_DIRECTIVE_. Line count for "картридж": state how many lines of the data below include it, and output nothing more.

::: INFORMATION GIVEN :::

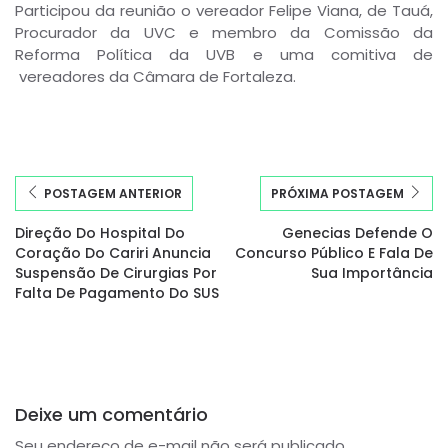
Participou da reunião o vereador Felipe Viana, de Tauá,
Procurador da UVC e membro da Comissão da
Reforma Política da UVB e uma comitiva de
vereadores da Câmara de Fortaleza.
POSTAGEM ANTERIOR
PRÓXIMA POSTAGEM
Direção Do Hospital Do
Genecias Defende O
Coração Do Cariri Anuncia
Concurso Público E Fala De
Suspensão De Cirurgias Por
Sua Importância
Falta De Pagamento Do SUS
Deixe um comentário
Seu endereço de e-mail não será publicado.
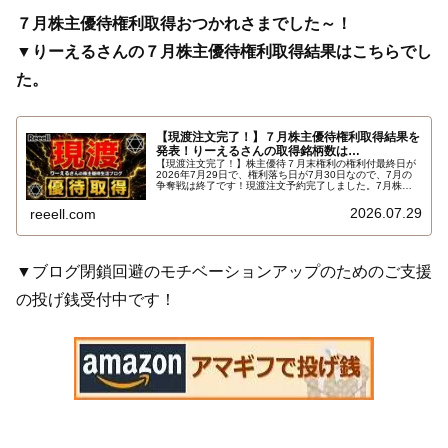
７月株主優待権利取得おつかれさまでした～！
▼りーえるさんの７月株主優待権利取得結果はこちらでし
た。
【現渡注文完了！】７月株主優待権利取得結果を
発表！りーえるさんの取得銘柄数は…
【現渡注文完了！】株主優待７月末権利の権利付最終日が
2026年7月29日で、権利落ち日が7月30日なので、7月の
争奪戦は終了です！現渡注文予約完了しました。7月株主
優待権利取得結果を報告します。使用した証券会社は楽天
証券のみでした。結果はこちらです…
2026.07.29
reeell.com
▼ブログ閉鎖回避のモチベーションアップのためのご支援
の投げ銭受付中です！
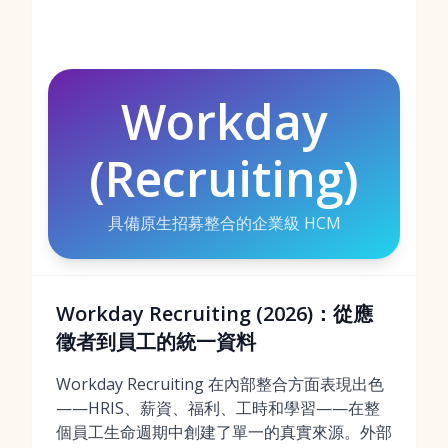
Workday
(Recruiting)
具備原生招募整合的企業級 HCM
Workday Recruiting (2026)：從應
徵者到員工的統一資料
Workday Recruiting 在內部整合方面表現出色
——HRIS、薪資、福利、工時和學習——在整
個員工生命週期中創建了單一的真實來源。外部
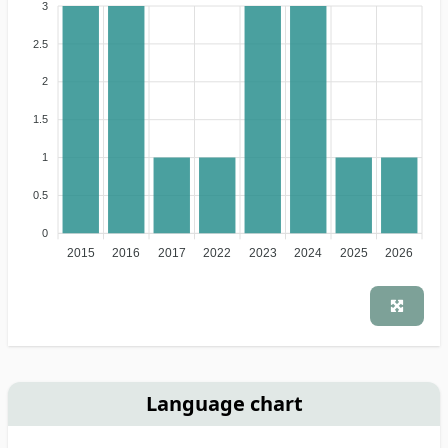
3
2.5
2
1.5
1
0.5
0
2015
2016
2017
2022
2023
2024
2025
2026
Language chart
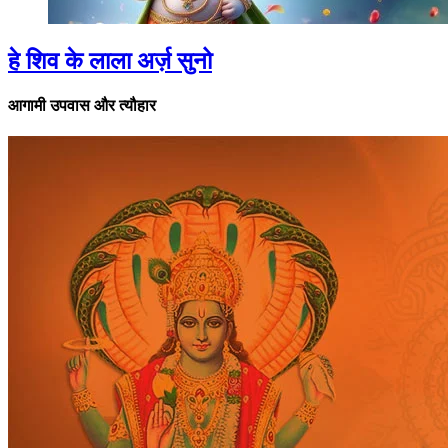
हे शिव के लाला अर्ज़ सुनो
आगामी उपवास और त्यौहार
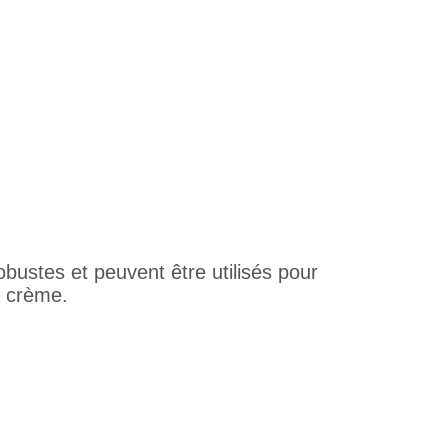
obustes et peuvent être utilisés pour
a crème.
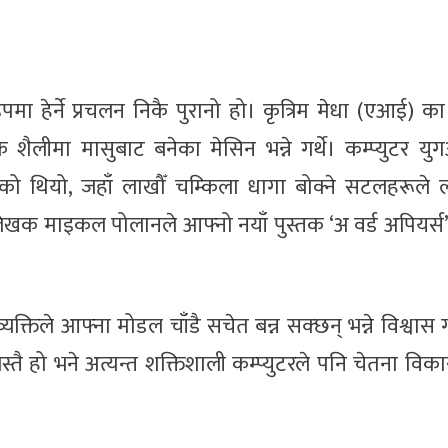
मा हेर्ने प्रचलन निकै पुरानो हो। कृत्रिम मेधा (एआई) का
ेजक शैलीमा मासुबाट बनेका मेसिन भन्ने गर्थे। कम्प्युटर य
िएको थियो, जहाँ लाखौँ चम्किला धागा बोक्ने सटलहरूले
न लेखक माइकल पोलानले आफ्नो नयाँ पुस्तक ‘अ वर्ड अपियर्
व्यक्तिले आफ्ना मोडल चाँडै सचेत बन्न सक्छन् भन्ने विश्वास गर
जस्तै हो भने अत्यन्त शक्तिशाली कम्प्युटरले पनि चेतना वि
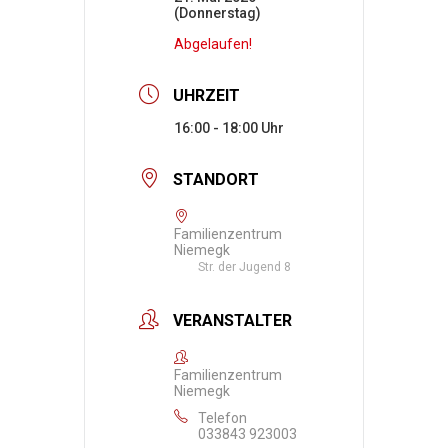
(Donnerstag)
Abgelaufen!
UHRZEIT
16:00 - 18:00
STANDORT
Familienzentrum
Niemegk
Str. der Jugend 8
VERANSTALTER
Familienzentrum
Niemegk
Telefon
033843 923003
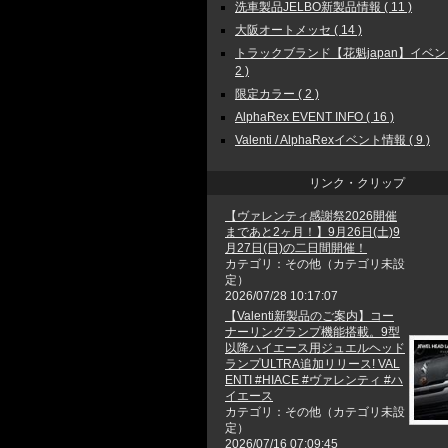
洗車製品JELBO新製品情報 ( 11 )
大阪オートメッセ ( 14 )
トラックブランド【花魁japan】イベン
2 )
限定カラー ( 2 )
AlphaRex EVENT INFO ( 16 )
Valenti / AlphaRexイベント情報 ( 9 )
リンク・クリップ
【ヴァレンティ感謝祭2026開催
まであと2ヶ月！】9月26日(土)9
月27日(日)の二日間開催！
カテゴリ：その他（カテゴリ未設
定）
2026/07/28 10:17:07
【Valenti新製品のご案内】コー
ナーリングランプ機能搭載。9型
以降ハイエース用ジュエルヘッド
ランプULTRA追加リリース! VAL
ENTI #HIACE #ヴァレンティ #ハ
イエース
カテゴリ：その他（カテゴリ未設
定）
2026/07/16 07:09:45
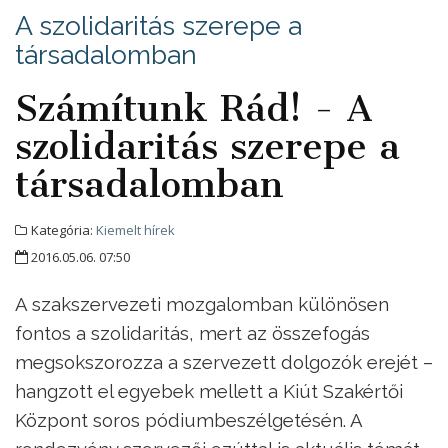
A szolidaritás szerepe a
társadalomban
Számítunk Rád! - A
szolidaritás szerepe a
társadalomban
Kategória:
Kiemelt hírek
2016.05.06. 07:50
A szakszervezeti mozgalomban különösen
fontos a szolidaritás, mert az összefogás
megsokszorozza a szervezett dolgozók erejét –
hangzott el egyebek mellett a Kiút Szakértői
Központ soros pódiumbeszélgetésén. A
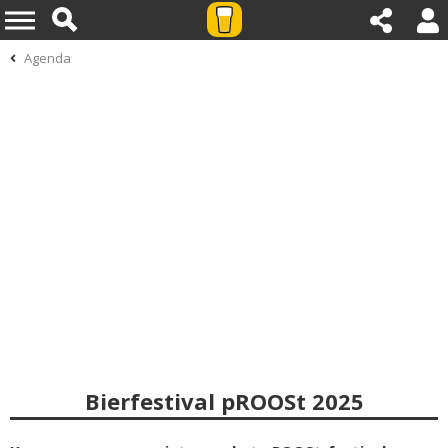
Agenda
Bierfestival pROOSt 2025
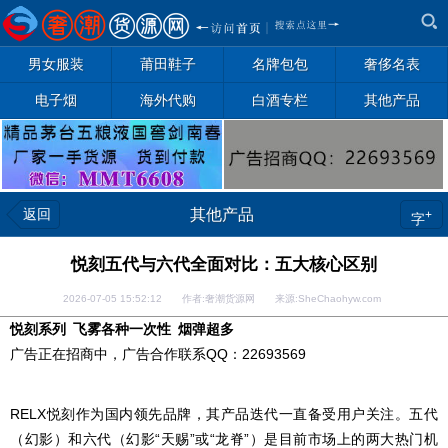
男女服装
莆田鞋子
名牌包包
奢侈名表
电子烟
海外代购
白酒专栏
其他产品
返回
其他产品
+
字
悦刻五代与六代全面对比：五大核心区别
2026-07-05 15:52:12 作者:奢潮货源网 来源:SheChaohyw.com
悦刻系列 飞雾各种一次性 烟弹超多
广告正在招商中，广告合作联系QQ：22693569
RELX悦刻作为国内领先品牌，其产品迭代一直备受用户关注。五代
（幻影）和六代（幻影“天赐”或“龙脊”）是目前市场上的两大热门机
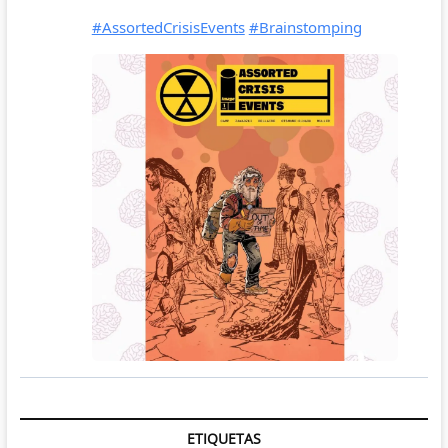
ETIQUETAS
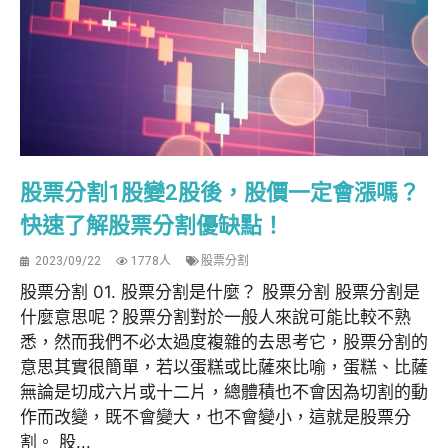
股票分割1股變2股後，股價一定會漲嗎？
快速了解股票分割優缺點！
2023/09/22
1778人
股票分割
股票分割 01. 股票分割是什麼？ 股票分割 股票分割是
什麼意思呢？股票分割對於一般人來說可能比較不熟
悉，然而我們不必太過度複雜的去思考它，股票分割的
意思其實很簡單，若以蛋糕或比薩來比喻，蛋糕、比薩
無論是切成六片或十二片，總體積也不會因為切割的動
作而改變，既不會變大，也不會變小，這就是股票分
割。 股...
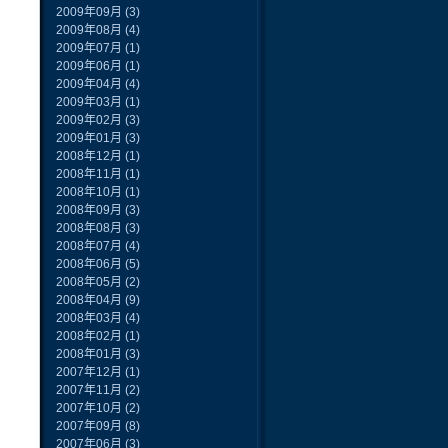
2009年09月
(3)
2009年08月
(4)
2009年07月
(1)
2009年06月
(1)
2009年04月
(4)
2009年03月
(1)
2009年02月
(3)
2009年01月
(3)
2008年12月
(1)
2008年11月
(1)
2008年10月
(1)
2008年09月
(3)
2008年08月
(3)
2008年07月
(4)
2008年06月
(5)
2008年05月
(2)
2008年04月
(9)
2008年03月
(4)
2008年02月
(1)
2008年01月
(3)
2007年12月
(1)
2007年11月
(2)
2007年10月
(2)
2007年09月
(8)
2007年06月
(3)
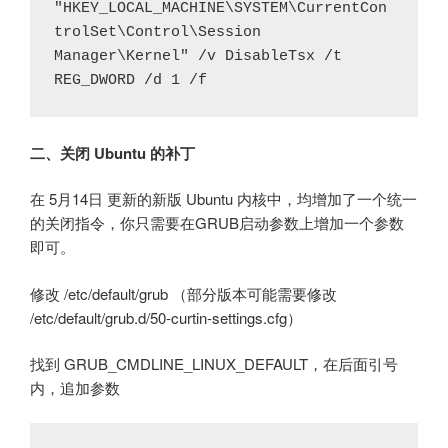
"HKEY_LOCAL_MACHINE\SYSTEM\CurrentCon
trolSet\Control\Session 
Manager\Kernel" /v DisableTsx /t 
REG_DWORD /d 1 /f
二、关闭 Ubuntu 的补丁
在 5月14日 更新的新版 Ubuntu 内核中，均增加了一个统一
的关闭指令，你只需要在GRUB启动参数上增加一个参数
即可。
修改 /etc/default/grub （部分版本可能需要修改
/etc/default/grub.d/50-curtin-settings.cfg）
找到 GRUB_CMDLINE_LINUX_DEFAULT，在后面引号
内，追加参数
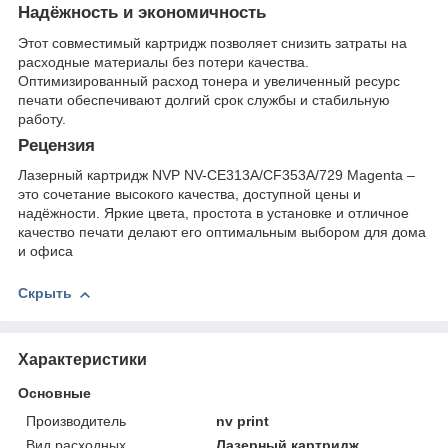
Надёжность и экономичность
Этот совместимый картридж позволяет снизить затраты на
расходные материалы без потери качества.
Оптимизированный расход тонера и увеличенный ресурс
печати обеспечивают долгий срок службы и стабильную
работу.
Рецензия
Лазерный картридж NVP NV-CE313A/CF353A/729 Magenta –
это сочетание высокого качества, доступной цены и
надёжности. Яркие цвета, простота в установке и отличное
качество печати делают его оптимальным выбором для дома
и офиса
Скрыть
Характеристики
Основные
Производитель
nv print
Вид расходных
Лазерный картридж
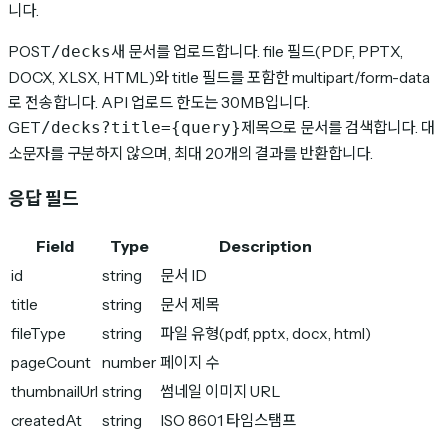
니다.
POST
새 문서를 업로드합니다. file 필드(PDF, PPTX,
/decks
DOCX, XLSX, HTML)와 title 필드를 포함한 multipart/form-data
로 전송합니다. API 업로드 한도는 30MB입니다.
GET
제목으로 문서를 검색합니다. 대
/decks?title={query}
소문자를 구분하지 않으며, 최대 20개의 결과를 반환합니다.
응답 필드
Field
Type
Description
id
string
문서 ID
title
string
문서 제목
fileType
string
파일 유형(pdf, pptx, docx, html)
pageCount
number
페이지 수
thumbnailUrl
string
썸네일 이미지 URL
createdAt
string
ISO 8601 타임스탬프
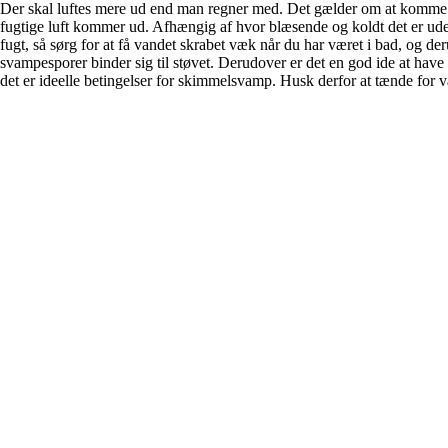
Der skal luftes mere ud end man regner med. Det gælder om at komme 
fugtige luft kommer ud. Afhængig af hvor blæsende og koldt det er ude
fugt, så sørg for at få vandet skrabet væk når du har været i bad, og de
svampesporer binder sig til støvet. Derudover er det en god ide at have
det er ideelle betingelser for skimmelsvamp. Husk derfor at tænde for va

:::

_EXERCISE SOLUTION_. 3